Spadek kradzieży występuje od kilku lat i ma charakter stałego trendu. Powinien zatem znaleźć odzwierciedlenie w cenach polis AC – mówi „Rz” Piotr Kondratowicz, menedżer w dziale doradztwa gospodarczego KPMG.
Szczyt kradzieży samochodów przypadł w Polsce na 1999 rok. Według Komendy Głównej Policji zginęło wówczas 72 tys. aut. Z najnowszych danych KGP wynika zaś, że w ubiegłym roku właściciela zmieniło już tylko 17,7 tys. pojazdów. W tym czasie jednak ceny polis autocasco wykazywały odwrotną tendencję. W latach 2002 – 2004 wzrosły o ponad 12 proc. Później zaczęły powoli spadać. W ciągu ostatnich czterech lat AC staniało o ok. 13 proc. Tak przynajmniej wynika z ogólnych statystyk Komisji Nadzoru Finansowego.
[wyimek]4,6 mln aut w Polsce ma polisę autocasco. Z AC jeździ co piąty samochód prywatny i co trzeci służbowy [/wyimek]

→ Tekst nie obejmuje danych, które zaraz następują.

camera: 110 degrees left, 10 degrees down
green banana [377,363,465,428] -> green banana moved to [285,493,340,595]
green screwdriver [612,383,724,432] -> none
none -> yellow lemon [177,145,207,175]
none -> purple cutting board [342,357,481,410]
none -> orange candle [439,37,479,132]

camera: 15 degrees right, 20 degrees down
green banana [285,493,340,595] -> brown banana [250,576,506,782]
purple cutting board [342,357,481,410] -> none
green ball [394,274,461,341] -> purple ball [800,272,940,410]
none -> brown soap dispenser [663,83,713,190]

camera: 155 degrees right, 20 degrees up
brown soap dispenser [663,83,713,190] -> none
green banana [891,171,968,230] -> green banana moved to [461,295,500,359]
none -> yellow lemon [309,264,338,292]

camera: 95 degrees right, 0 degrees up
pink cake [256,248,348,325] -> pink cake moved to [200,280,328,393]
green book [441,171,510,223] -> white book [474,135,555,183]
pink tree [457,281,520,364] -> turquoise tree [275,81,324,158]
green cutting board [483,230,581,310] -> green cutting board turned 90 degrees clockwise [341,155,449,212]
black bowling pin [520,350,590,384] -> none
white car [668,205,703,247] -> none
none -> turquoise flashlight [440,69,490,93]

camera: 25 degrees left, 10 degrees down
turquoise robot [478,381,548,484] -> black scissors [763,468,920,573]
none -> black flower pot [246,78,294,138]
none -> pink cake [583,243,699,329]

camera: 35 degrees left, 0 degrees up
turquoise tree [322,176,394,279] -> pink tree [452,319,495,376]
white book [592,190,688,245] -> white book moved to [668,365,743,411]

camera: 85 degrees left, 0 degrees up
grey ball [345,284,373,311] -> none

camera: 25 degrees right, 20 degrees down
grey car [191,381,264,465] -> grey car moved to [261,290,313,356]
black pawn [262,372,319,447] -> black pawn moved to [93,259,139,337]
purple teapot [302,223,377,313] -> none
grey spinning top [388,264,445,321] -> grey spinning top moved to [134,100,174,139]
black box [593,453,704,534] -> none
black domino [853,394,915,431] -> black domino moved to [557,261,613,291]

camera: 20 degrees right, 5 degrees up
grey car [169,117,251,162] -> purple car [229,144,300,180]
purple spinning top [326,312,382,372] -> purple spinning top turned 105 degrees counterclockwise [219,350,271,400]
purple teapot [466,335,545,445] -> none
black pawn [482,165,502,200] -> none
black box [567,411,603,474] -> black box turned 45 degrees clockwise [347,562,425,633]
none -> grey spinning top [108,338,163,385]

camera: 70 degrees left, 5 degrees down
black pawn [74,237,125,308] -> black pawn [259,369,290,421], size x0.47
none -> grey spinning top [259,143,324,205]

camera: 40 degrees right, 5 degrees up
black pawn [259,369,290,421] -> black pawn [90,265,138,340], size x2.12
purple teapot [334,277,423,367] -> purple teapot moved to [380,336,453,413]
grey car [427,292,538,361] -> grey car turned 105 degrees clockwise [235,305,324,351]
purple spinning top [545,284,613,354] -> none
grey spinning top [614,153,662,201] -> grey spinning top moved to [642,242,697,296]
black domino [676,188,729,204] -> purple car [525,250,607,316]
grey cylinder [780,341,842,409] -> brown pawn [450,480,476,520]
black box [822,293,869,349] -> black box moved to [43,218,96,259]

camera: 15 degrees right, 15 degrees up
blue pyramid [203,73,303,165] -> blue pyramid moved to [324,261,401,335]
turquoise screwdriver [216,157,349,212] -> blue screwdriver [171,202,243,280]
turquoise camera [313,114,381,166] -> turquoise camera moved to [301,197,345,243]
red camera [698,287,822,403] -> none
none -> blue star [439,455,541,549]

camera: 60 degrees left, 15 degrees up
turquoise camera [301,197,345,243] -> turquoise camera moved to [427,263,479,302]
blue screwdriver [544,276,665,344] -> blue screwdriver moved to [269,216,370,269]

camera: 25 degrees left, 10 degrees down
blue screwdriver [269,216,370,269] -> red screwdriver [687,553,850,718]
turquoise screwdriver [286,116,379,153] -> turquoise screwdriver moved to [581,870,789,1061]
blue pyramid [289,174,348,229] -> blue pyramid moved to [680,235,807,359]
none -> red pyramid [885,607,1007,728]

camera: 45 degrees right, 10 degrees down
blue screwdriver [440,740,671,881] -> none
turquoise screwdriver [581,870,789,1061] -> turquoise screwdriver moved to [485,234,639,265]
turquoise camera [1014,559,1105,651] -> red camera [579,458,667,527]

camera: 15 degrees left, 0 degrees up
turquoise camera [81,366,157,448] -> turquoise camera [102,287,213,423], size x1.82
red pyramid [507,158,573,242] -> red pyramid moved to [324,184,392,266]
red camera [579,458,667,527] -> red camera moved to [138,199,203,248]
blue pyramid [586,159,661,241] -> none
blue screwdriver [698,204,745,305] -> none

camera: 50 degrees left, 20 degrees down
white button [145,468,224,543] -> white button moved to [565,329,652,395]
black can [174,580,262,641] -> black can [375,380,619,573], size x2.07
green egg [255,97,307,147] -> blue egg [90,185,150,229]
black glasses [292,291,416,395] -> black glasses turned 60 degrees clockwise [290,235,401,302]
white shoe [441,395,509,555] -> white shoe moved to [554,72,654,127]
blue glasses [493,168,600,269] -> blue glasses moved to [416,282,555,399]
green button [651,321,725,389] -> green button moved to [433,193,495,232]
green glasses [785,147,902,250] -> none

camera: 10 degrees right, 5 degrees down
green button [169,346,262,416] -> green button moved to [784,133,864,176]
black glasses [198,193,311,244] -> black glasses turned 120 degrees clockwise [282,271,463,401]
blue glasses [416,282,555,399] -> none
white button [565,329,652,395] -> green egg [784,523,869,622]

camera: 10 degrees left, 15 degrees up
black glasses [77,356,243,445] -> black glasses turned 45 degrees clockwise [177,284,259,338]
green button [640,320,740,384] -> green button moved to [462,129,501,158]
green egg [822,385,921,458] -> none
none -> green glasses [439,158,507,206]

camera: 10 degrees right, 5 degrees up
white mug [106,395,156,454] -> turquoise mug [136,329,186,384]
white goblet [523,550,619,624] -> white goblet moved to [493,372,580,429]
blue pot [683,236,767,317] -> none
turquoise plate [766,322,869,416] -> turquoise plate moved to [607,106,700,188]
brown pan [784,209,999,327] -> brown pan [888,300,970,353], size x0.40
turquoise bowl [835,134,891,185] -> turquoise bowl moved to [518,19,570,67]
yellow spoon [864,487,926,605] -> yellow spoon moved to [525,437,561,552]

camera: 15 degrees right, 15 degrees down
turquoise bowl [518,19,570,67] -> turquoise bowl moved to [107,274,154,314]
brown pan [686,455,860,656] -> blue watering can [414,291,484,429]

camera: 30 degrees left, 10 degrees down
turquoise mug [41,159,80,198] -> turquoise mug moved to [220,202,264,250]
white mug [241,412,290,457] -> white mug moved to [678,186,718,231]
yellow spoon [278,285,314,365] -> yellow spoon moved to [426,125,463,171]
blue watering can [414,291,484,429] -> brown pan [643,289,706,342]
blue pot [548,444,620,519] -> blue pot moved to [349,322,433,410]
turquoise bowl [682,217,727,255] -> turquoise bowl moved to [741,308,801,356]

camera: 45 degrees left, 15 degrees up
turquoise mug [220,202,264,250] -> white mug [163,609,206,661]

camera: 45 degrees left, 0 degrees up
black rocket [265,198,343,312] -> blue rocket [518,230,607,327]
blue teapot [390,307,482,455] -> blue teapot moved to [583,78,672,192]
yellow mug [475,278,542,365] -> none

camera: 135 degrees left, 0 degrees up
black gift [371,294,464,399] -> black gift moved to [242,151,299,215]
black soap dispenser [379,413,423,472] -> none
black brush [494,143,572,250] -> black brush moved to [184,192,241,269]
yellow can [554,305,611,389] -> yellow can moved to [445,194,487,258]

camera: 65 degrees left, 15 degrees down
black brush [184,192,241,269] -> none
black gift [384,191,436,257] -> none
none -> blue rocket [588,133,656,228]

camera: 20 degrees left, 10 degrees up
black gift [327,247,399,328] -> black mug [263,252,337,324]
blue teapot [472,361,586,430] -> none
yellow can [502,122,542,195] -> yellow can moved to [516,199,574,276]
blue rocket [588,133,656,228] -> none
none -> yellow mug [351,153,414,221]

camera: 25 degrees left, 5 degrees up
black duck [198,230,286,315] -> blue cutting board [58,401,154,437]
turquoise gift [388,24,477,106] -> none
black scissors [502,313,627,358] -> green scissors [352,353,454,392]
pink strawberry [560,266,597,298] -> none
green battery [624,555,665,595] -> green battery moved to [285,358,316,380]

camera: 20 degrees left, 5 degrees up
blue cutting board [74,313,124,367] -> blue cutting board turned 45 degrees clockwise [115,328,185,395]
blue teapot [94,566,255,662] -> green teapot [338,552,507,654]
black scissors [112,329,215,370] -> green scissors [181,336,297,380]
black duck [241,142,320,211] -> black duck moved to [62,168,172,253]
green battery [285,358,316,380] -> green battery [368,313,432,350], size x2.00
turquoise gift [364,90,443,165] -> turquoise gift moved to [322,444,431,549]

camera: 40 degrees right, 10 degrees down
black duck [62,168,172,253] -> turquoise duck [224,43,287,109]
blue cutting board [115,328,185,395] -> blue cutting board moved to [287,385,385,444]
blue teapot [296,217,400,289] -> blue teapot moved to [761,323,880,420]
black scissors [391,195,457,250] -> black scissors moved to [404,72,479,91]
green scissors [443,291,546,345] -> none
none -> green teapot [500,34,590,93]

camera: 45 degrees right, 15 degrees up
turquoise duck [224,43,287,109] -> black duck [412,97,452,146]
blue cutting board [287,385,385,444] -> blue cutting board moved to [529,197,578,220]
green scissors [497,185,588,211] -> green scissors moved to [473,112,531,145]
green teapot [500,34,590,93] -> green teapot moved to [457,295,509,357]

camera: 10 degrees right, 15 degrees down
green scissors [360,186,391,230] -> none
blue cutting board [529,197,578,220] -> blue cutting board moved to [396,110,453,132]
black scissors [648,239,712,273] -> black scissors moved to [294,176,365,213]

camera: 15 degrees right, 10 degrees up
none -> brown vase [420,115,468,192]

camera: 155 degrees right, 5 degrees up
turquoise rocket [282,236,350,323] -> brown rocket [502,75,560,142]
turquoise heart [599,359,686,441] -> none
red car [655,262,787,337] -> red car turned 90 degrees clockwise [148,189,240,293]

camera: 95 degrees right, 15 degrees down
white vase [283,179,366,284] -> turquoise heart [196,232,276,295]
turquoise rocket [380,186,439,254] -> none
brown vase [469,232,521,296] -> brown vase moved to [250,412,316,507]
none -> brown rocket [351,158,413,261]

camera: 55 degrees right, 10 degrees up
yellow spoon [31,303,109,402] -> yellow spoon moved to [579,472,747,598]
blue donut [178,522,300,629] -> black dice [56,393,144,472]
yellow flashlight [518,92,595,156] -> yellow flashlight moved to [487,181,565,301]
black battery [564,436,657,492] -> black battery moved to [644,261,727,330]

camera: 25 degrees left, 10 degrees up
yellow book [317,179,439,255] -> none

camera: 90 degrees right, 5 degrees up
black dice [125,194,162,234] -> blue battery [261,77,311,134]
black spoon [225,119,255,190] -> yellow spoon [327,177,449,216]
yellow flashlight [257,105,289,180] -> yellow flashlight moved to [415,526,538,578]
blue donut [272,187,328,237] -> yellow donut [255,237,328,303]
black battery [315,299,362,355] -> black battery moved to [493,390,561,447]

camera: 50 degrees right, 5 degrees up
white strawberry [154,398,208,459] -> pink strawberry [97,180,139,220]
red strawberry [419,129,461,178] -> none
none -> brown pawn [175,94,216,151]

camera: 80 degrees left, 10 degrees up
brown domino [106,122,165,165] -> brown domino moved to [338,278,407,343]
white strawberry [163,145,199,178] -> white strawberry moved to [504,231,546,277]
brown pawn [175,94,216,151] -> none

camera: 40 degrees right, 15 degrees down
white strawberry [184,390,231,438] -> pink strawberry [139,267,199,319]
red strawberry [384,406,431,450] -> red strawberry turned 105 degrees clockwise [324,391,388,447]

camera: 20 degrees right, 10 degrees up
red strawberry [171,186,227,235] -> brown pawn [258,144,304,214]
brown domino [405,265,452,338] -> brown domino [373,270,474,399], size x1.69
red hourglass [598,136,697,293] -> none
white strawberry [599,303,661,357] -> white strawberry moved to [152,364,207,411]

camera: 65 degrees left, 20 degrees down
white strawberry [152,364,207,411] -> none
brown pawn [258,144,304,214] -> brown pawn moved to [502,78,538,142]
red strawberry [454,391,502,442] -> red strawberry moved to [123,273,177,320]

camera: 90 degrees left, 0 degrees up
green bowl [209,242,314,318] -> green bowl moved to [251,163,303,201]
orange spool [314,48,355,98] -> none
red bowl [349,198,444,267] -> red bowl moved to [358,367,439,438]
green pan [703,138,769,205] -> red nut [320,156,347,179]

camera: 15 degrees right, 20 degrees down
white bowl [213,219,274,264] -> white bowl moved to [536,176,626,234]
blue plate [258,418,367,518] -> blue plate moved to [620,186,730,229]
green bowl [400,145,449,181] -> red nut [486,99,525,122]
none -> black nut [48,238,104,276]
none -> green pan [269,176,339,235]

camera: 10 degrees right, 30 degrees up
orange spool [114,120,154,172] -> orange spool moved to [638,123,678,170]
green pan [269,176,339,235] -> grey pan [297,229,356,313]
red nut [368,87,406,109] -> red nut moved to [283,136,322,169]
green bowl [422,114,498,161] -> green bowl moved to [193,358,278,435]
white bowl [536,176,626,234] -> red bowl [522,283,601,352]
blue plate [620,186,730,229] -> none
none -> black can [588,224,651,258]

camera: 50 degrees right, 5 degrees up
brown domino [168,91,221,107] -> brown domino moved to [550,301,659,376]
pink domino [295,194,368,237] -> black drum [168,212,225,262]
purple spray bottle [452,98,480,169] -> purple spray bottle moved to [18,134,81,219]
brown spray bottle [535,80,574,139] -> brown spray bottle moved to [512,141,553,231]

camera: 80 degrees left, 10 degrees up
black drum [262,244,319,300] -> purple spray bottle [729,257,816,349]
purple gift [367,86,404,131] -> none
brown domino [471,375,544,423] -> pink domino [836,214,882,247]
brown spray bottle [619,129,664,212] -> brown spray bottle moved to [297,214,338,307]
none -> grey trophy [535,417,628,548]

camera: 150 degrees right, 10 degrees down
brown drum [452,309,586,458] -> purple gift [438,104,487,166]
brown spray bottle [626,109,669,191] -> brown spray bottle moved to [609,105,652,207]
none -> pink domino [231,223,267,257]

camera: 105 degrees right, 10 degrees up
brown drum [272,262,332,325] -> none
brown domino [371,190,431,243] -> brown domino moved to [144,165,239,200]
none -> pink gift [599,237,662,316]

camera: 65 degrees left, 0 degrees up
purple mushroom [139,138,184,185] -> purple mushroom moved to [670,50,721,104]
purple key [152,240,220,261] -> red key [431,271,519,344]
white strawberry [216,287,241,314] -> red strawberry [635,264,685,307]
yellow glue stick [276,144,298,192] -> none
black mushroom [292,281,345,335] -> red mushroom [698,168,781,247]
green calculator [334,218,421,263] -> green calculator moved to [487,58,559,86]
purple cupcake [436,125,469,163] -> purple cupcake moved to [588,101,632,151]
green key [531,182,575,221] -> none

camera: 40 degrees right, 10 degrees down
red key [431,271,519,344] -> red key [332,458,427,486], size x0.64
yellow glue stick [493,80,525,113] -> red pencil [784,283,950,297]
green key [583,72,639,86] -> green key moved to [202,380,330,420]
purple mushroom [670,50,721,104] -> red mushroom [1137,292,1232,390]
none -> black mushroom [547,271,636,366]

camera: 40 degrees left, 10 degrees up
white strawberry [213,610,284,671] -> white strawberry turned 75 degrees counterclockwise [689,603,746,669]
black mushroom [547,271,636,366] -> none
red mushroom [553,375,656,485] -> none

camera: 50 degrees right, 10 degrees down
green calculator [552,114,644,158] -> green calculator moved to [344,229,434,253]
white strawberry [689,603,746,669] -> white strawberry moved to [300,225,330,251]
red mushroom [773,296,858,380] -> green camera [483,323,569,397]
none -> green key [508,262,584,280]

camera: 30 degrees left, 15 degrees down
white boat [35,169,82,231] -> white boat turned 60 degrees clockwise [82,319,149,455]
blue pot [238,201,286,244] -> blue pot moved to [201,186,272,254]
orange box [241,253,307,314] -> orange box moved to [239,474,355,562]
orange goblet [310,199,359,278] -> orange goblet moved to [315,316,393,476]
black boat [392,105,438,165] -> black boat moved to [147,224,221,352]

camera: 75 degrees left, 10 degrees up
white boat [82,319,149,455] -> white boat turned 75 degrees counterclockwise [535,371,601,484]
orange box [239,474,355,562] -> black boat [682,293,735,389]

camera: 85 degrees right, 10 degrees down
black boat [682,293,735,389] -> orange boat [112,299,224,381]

Specjaliści od wyliczania ubezpieczeniowych składek zwracają uwagę, że spadek cen autocasco może również wynikać z rosnącej konkurencji właśnie wśród firm oferujących polisy samochodowe przez telefon i Internet. Coraz popularniejsze jest też minicasco (ubezpieczenie głównie od kradzieży auta), a to może sztucznie obniżać średnią cenę AC w statystykach KNF.
Tomasz Piekarski, dyrektor biura rozwoju produktów komunikacyjnych Warty, tłumaczy, że w praktyce około 20 proc. ceny za AC pokrywa ryzyko związane z kradzieżą auta, pozostałe 80 proc. to cena za ryzyko uszkodzenia samochodu. – Dlatego spadek cen za samo ryzyko kradzieżowe o jedną piątą obniży cenę całej polisy o około 5 procent – tłumaczy.